闻庭抿了抿唇, 总觉得好像要想起什么东西似的,可是终究还是无果。他想到云眠如今还是少主夫人, 他的记忆兴许也能在青丘城中找到解决的方法,眉头紧蹙,一咬牙终究是将早就想好的“入室弟子”四个字写了上去。
……
书塾的另外一头,这间道场的最后一排,曦元、文禾和青阳面前亦摆上了一模一样的三张仙纸。
“曦元,你怎么不动笔啊?”
文禾早就用毛笔端端正正地写好了,就在等着纸上墨迹干,谁知一回头看到曦元满脸不高兴地坐在蒲团上,便出声问道。
曦元不耐烦地说:“我们不是早就都定下来了,现在写这个有什么意思?!”
“先生要做记录吧,而且可能还要按照大家写下的志愿进行分别教导,别的小狐狸都还在考虑阶段呢。”
文禾耐心地分析道。
但他说着说着,又有点不安地一顿:“再说,我们虽然通过之前的考核被选为少主侍读了,但主位狐官先生之前不是讲过,如果太过懈怠,少主侍读的名位也未必不会变动。接下来一年我们还要在这里修炼的,狐官先生说不定也会有安排。”

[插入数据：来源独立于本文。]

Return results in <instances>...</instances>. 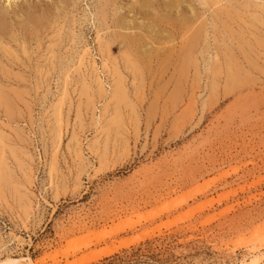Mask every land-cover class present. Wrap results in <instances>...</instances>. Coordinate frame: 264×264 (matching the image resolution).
I'll return each mask as SVG.
<instances>
[{"label": "rangeland", "instance_id": "obj_1", "mask_svg": "<svg viewBox=\"0 0 264 264\" xmlns=\"http://www.w3.org/2000/svg\"><path fill=\"white\" fill-rule=\"evenodd\" d=\"M185 1L208 26L192 60L178 37L174 66L134 77L112 31L130 0H0L1 264H264V0ZM28 4L61 18L25 55Z\"/></svg>", "mask_w": 264, "mask_h": 264}, {"label": "bare ground", "instance_id": "obj_2", "mask_svg": "<svg viewBox=\"0 0 264 264\" xmlns=\"http://www.w3.org/2000/svg\"><path fill=\"white\" fill-rule=\"evenodd\" d=\"M8 1V0H7ZM12 1V0H11ZM16 1V0H15ZM28 1V0H27ZM197 1V0H196ZM222 1V0H221ZM10 2V1H9ZM39 2V1H38ZM62 2V1H61ZM60 2V4H61ZM64 2V1H63ZM78 2V1H77ZM75 2V3H77ZM194 2V1H193ZM192 2V3H193ZM253 2V1H252ZM7 3V2H6ZM24 3V6L26 5L25 2L22 1V4ZM28 3V2H27ZM35 3V2H34ZM37 3V1H36ZM198 4L199 6H204L205 8H211L212 6L216 7L217 4H219L218 1L216 0H198ZM223 3V2H222ZM221 3V4H222ZM244 3V2H243ZM71 4V1H69L68 5ZM72 4L73 1H72ZM78 4V3H77ZM100 4V2H99ZM106 4V3H105ZM114 4V3H113ZM10 5V4H9ZM9 5L5 8V11H1L0 10V37L4 40L7 34V21H6V17L8 15V9H9ZM14 5V4H13ZM17 4H15L16 6ZM29 6L25 9H21V14H23V16L25 17V23L21 24L20 26L18 25V28L20 29V32L22 33L21 35L23 36V41L20 42V40L17 38V36H15L14 34L8 38V44H16L19 48V46H21L22 48V52L23 54L27 55V47H26V40L27 37L31 38V40L35 37V39L39 38L40 35L44 32L45 30H47L46 28H48L50 25H52V27L54 25L58 24V20L61 18L60 15H55L52 16L51 13L53 12H46V9H48V5L45 8L40 9V13H36L35 11L36 8H30V4H28ZM39 5V4H38ZM46 5V4H45ZM58 5V4H57ZM122 5V4H121ZM197 5V4H196ZM242 5V4H241ZM248 5V4H247ZM14 6V7H15ZM27 6V5H26ZM63 6V5H62ZM73 6V5H72ZM100 6V5H99ZM116 6V5H115ZM118 6V5H117ZM198 6V7H199ZM219 8V11L221 12V9H225L219 5H217ZM244 6V5H243ZM242 6V7H243ZM246 6V5H245ZM18 7L19 4H18ZM58 7V6H57ZM77 7V5H76ZM108 8V4L106 6ZM114 7V6H113ZM217 7V8H218ZM23 8V7H22ZM38 8V7H37ZM75 7L73 6V9ZM100 8V7H98ZM14 9V8H13ZM20 9V8H19ZM65 9V8H63ZM88 9V8H87ZM110 9V7H109ZM113 9V8H112ZM115 9V8H114ZM117 9V8H116ZM206 9V10H207ZM240 9V7H239ZM253 9V8H252ZM15 10V9H14ZM111 10V9H110ZM123 10V9H122ZM212 10V9H211ZM263 10V9H262ZM30 13H29V12ZM64 11V10H63ZM62 11V12H63ZM99 11V10H98ZM108 10L106 9V12ZM202 11L204 12V10L202 9ZM218 11V10H217ZM230 11V10H229ZM236 11V10H235ZM235 11L233 13H235ZM61 12V14H62ZM68 12V11H67ZM114 12V11H112ZM111 12V13H112ZM120 12V11H119ZM126 12L130 15H133V19L132 20H128L126 18H122L121 16H113V18L115 20H113V41L120 46L122 51V64H123V68L128 71H130L134 77H139L141 76V73L143 71H147L151 68V64L153 63V59H156V63L158 62V60L160 59V61L158 62L157 66L159 68L162 69H166L170 66H174V58L177 60L178 58H180L177 54V50H176V40L179 37L180 39H183L184 43L187 44V48L184 50V52L186 53V56H189L191 59V55L193 54V51L195 49V47L197 46V48L199 47V42L203 39V36H206V26L205 25V21L206 20H200V16L198 15L199 13H197L193 7L188 4L185 0H130V5L127 7ZM13 13V12H12ZM205 13V12H204ZM218 14V12H216ZM231 13V12H230ZM20 14V15H21ZM70 14V13H68ZM85 14V13H84ZM96 14V13H95ZM110 14V13H109ZM115 15V12L112 13ZM215 14V13H214ZM228 14V12H227ZM15 15V14H13ZM74 15V14H73ZM98 15V14H97ZM118 15V14H117ZM221 15V14H220ZM229 15V14H228ZM234 15V14H233ZM16 16V15H15ZM22 16V15H21ZM67 16V15H66ZM69 16V15H68ZM65 17V20L66 18ZM99 16V15H98ZM107 16V14H106ZM110 16V15H109ZM136 16H139V18H137ZM202 16V15H201ZM204 16V15H203ZM18 17V15L16 16ZM108 17V16H107ZM231 17V15L229 16ZM63 18V17H62ZM77 18V17H75ZM80 18V17H79ZM110 18V17H108ZM106 18V19H108ZM259 18V17H258ZM20 19V18H18ZM22 19V18H21ZM20 19V20H21ZM74 19V17H73ZM72 19V20H73ZM100 19V18H99ZM104 17V21L106 20ZM140 19L141 21L138 22V20ZM62 20V19H61ZM101 20V19H100ZM260 20V19H259ZM68 21V20H67ZM70 21V19H69ZM78 21V20H76ZM98 21V19H97ZM110 21V20H109ZM210 21V20H209ZM13 22V21H12ZM22 22V21H21ZM61 22V21H60ZM79 22V21H78ZM77 22V23H78ZM89 22V21H88ZM112 22V21H111ZM207 22V21H206ZM70 23V22H68ZM97 23V22H96ZM64 24V23H63ZM66 24V23H65ZM71 24V23H70ZM69 24V25H70ZM75 24V23H74ZM93 24V23H92ZM14 25V24H13ZM17 25V24H16ZM101 25V24H100ZM61 26V25H60ZM65 26V25H64ZM51 27V28H52ZM66 27V26H65ZM103 27V25H102ZM226 27V26H225ZM58 28V27H57ZM70 27H66V29ZM97 28V27H96ZM108 28H109V24H108ZM45 29V30H44ZM59 29V28H58ZM62 29V28H61ZM65 29V31H66ZM75 29V28H74ZM104 29V28H103ZM11 30L12 32H16V30L14 31V29L12 28V24H11ZM71 30V29H70ZM69 31V33H71ZM50 31V30H49ZM110 31V29L108 30ZM56 32V31H55ZM59 32V30H58ZM63 32V31H62ZM53 33V32H52ZM61 33V32H60ZM60 33H58V37L60 36ZM65 33V32H64ZM24 34V35H23ZM47 35V32L45 33ZM62 34V33H61ZM17 35V34H16ZM20 35V34H19ZM45 35V36H46ZM67 34H65L66 36ZM71 35V34H70ZM69 35V36H70ZM74 35V34H73ZM104 35V34H103ZM107 35V33H106ZM109 36V35H108ZM112 36V35H111ZM64 36H62L63 38ZM71 37V36H70ZM73 37V36H72ZM75 37V36H74ZM99 37V36H97ZM208 37V36H207ZM7 38V37H6ZM21 38V37H20ZM43 38V37H42ZM65 38V37H64ZM68 38V35H67ZM105 38H107L105 36ZM212 38V37H211ZM210 38V39H211ZM57 39V38H56ZM60 39V37H59ZM58 39V40H59ZM74 39V38H73ZM180 39L178 41H180ZM208 39V38H206ZM22 40V39H21ZM38 40V39H37ZM43 40V39H42ZM51 40V39H50ZM75 40V39H74ZM77 40V39H76ZM81 40V39H80ZM100 40V39H99ZM109 40V38H108ZM41 41V40H40ZM39 41V42H40ZM68 41V39L66 40ZM82 41V40H81ZM80 41V42H81ZM105 41V40H103ZM102 41V42H103ZM182 41V42H183ZM207 41V40H206ZM32 42V41H31ZM36 42V41H35ZM61 42V41H60ZM101 42V41H100ZM107 42V41H106ZM113 42V43H114ZM180 42V43H182ZM205 42V41H204ZM203 42V43H204ZM209 42V41H208ZM37 43V42H36ZM35 43V44H36ZM73 43V41H72ZM83 43V42H82ZM81 43V44H82ZM39 44V43H38ZM41 44V42H40ZM39 44V45H40ZM59 44V42H58ZM57 44V45H58ZM63 44V42H62ZM74 44V43H73ZM78 44L77 42L75 43V45ZM85 44V43H84ZM100 44V43H99ZM109 44V42H108ZM115 44V43H114ZM202 44V43H201ZM205 44V43H204ZM208 44V43H206ZM205 44V45H206ZM28 45V44H27ZM31 45V44H30ZM111 45V43L109 44ZM60 46V45H59ZM63 46V45H62ZM70 46V45H68ZM72 46V45H71ZM101 46V45H100ZM114 46V45H113ZM186 46V45H185ZM40 48V46H37ZM57 47V46H56ZM104 48L106 46H103ZM111 47V46H110ZM108 47V48H110ZM16 48V47H15ZM52 48V47H50ZM55 48V47H54ZM70 48V47H69ZM104 48H102L104 50ZM201 48V47H200ZM204 48V47H203ZM207 48L209 49V46H207ZM1 49L4 51V53L6 54L7 57H12V59L16 62H20V59L16 54V52L12 51L10 47H3L1 45ZM31 49V48H30ZM49 49V47H48ZM46 49V50H48ZM60 49V47H59ZM72 49V48H71ZM17 50V49H16ZM38 50V49H37ZM108 50V49H107ZM203 50V49H201ZM200 50V51H201ZM32 51V50H31ZM41 51V49H40ZM39 51V52H40ZM55 51V50H54ZM70 51V50H69ZM88 51V50H87ZM86 51V52H87ZM106 51V50H105ZM104 51V52H105ZM182 51V50H181ZM197 51V50H196ZM207 51V50H206ZM36 52V51H35ZM43 52V51H42ZM90 52V51H89ZM100 52V51H99ZM108 52V51H107ZM224 52V51H223ZM2 53V52H1ZM18 53V52H17ZM52 53V52H51ZM103 53V52H102ZM179 53V52H178ZM181 53V52H180ZM196 53V52H195ZM22 54V56H24ZM47 54V53H46ZM55 54V53H54ZM59 54V53H58ZM57 54V55H58ZM86 54V53H85ZM84 54V55H85ZM104 54V53H103ZM102 54V55H103ZM109 54V53H108ZM108 54H107V58H108ZM197 54V53H196ZM2 55V54H0ZM20 55V54H19ZM42 55V54H41ZM90 55V54H89ZM4 55V57H6ZM29 56V55H28ZM32 56V54H31ZM45 56V54H44ZM49 56V55H48ZM110 56V55H109ZM193 56V55H192ZM195 56V55H194ZM205 56V55H203ZM207 56V55H206ZM216 56V55H215ZM53 57V56H52ZM56 57V56H54ZM63 57V56H62ZM89 57V56H88ZM104 57V56H103ZM188 57V58H189ZM196 57V56H195ZM201 57V56H200ZM1 58V56H0ZM41 58V57H40ZM85 58V57H83ZM186 58V59H188ZM8 59V58H7ZM66 59V58H65ZM185 59V58H184ZM31 60V58H30ZM47 60V59H46ZM106 60V59H105ZM104 60V61H105ZM173 60V61H172ZM180 60V59H178ZM192 60V59H191ZM12 61V60H11ZM52 61V60H51ZM61 61V60H60ZM80 59L78 65L81 68V66L83 65L84 61ZM108 61V60H107ZM172 61V62H171ZM194 61V60H193ZM198 61V60H197ZM215 61V60H213ZM217 61V60H216ZM6 62V61H5ZM25 62V61H24ZM55 62V61H54ZM94 62V60H93ZM177 62V61H176ZM8 63V62H7ZM10 63V62H9ZM12 63V62H11ZM22 63V62H21ZM52 63V62H51ZM63 64V62H61ZM60 63V64H61ZM72 63V62H71ZM86 63V62H85ZM106 63V62H105ZM155 63V61H154ZM193 62L190 61H186L185 63L182 64V66H180L182 69L183 68H189V66H193L192 65ZM206 63V62H205ZM24 64V63H23ZM88 64V63H87ZM109 64V63H108ZM114 64V62H113ZM121 64V62H120ZM10 65V64H9ZM16 65V64H15ZM30 65V63H29ZM53 65V64H52ZM57 65V64H56ZM59 65V64H58ZM72 65V64H71ZM107 65V63H106ZM112 65V64H111ZM118 65V64H117ZM155 65V64H154ZM202 65V64H201ZM208 65V64H207ZM18 66V64H17ZM25 66V65H24ZM46 66H48L46 64ZM102 66H105V64H102ZM101 66V67H102ZM197 66H199L197 64ZM26 67V66H25ZM44 67V66H43ZM55 67V66H54ZM59 67V66H58ZM57 67V68H58ZM177 67V65L175 66V68ZM13 69V67H11ZM29 68V67H28ZM52 68V67H51ZM94 68V67H93ZM107 68V67H105ZM174 68V71H176ZM180 68V69H181ZM191 68V67H190ZM237 68V67H236ZM2 69V67H1ZM5 68H3L4 70ZM17 69V68H16ZM44 69V68H42ZM46 69V68H45ZM103 69V68H102ZM109 69V68H107ZM119 68L116 66L114 69L113 74L116 75L117 79L114 82V86L113 88V93H112V100L115 101L117 104L124 102L127 98V89L124 86V80L123 77L120 75L119 73ZM121 69V68H120ZM156 69V68H155ZM158 69V68H157ZM193 69V68H191ZM238 69V68H237ZM9 70V69H8ZM7 70V71H8ZM53 70V69H52ZM65 70V69H64ZM63 70V71H64ZM68 70V69H67ZM96 70V67H95ZM196 70V68H195ZM48 71V70H47ZM54 71V70H53ZM60 71V70H59ZM62 71V72H63ZM151 71V70H150ZM169 71V70H168ZM181 71V70H180ZM189 71V70H188ZM241 71V70H240ZM46 72V71H45ZM88 72V71H87ZM98 72V70H97ZM103 72V71H102ZM160 72V71H159ZM4 73V71H3ZM10 73V72H9ZM44 73V72H43ZM78 73V72H77ZM144 73V72H143ZM7 74V73H6ZM67 74V73H66ZM96 74V72H95ZM237 74V73H236ZM4 75V74H3ZM94 75V74H93ZM143 75V74H142ZM148 75V73H147ZM1 76V75H0ZM86 76V75H85ZM114 76V75H113ZM5 77V76H4ZM79 77V76H78ZM99 77V76H98ZM115 77V76H114ZM10 78V77H8ZM68 78V77H67ZM95 78V77H94ZM3 80V78H2ZM86 79H84L85 81ZM97 80V79H96ZM95 80V82H97ZM5 81V80H4ZM126 81V80H125ZM229 81V80H228ZM67 82V80L65 81ZM101 82V81H100ZM100 82H98L100 84ZM136 82V81H135ZM70 83V82H69ZM68 83V84H69ZM1 84V83H0ZM13 84V83H12ZM62 84V83H61ZM66 84V83H65ZM85 84V83H84ZM98 84V85H99ZM3 85V84H2ZM9 85V84H7ZM88 85V84H87ZM102 85V84H100ZM68 86V85H67ZM91 88V87H90ZM105 90V89H104ZM88 91V90H87ZM88 93V92H87ZM105 93V91H104ZM89 94V93H88ZM92 96V95H91ZM65 98V97H64ZM105 99V98H104ZM64 100V99H63ZM110 101V100H109ZM1 102V101H0ZM2 102L5 105H9V101H7L6 99H2ZM128 102V101H127ZM64 103V102H63ZM1 104V103H0ZM122 104V103H121ZM116 105V104H115ZM10 106V105H9ZM62 109V108H60ZM57 110V116H59V110ZM54 113V112H53ZM62 113V112H61ZM55 114V113H54ZM120 114V113H119ZM63 115V113H62ZM118 116V115H117ZM115 118V117H114ZM59 119V118H58ZM64 119V118H63ZM122 119V118H121ZM61 121V120H60ZM114 121V120H113ZM112 121V122H113ZM62 122V121H61ZM58 131V130H57ZM59 132V131H58ZM76 139V138H75ZM1 143V142H0ZM4 143V142H3ZM3 146V145H1ZM3 164V163H2ZM1 175V174H0ZM9 177V176H8ZM7 178V177H6ZM2 179V178H1ZM8 181V180H7ZM258 251V250H257ZM248 256V259L246 260H241L240 263L238 264H259L258 261L261 257V253L259 252H252L250 251ZM244 257V256H243ZM263 257V256H262ZM16 260L10 259V258H6V260L4 261V263L2 264H9V263H13ZM261 261V260H260ZM262 262V261H261ZM1 264V263H0Z\"/></svg>", "mask_w": 264, "mask_h": 264}]
</instances>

曦元听文禾提起少主侍读名位可能变动的事,动作一滞,脱口而出道:“放心!不会的,我们的名位不可能变动的。”
“啊?为什么?”
曦元张口欲解释,可是话到嘴边又咽了回去,只骄傲地抬着下巴道:“反正就是不会。啧……”
曦元轻轻咂了一下嘴,不满地说:“写这么个东西,感觉就像是顺着他们的意思做似的。”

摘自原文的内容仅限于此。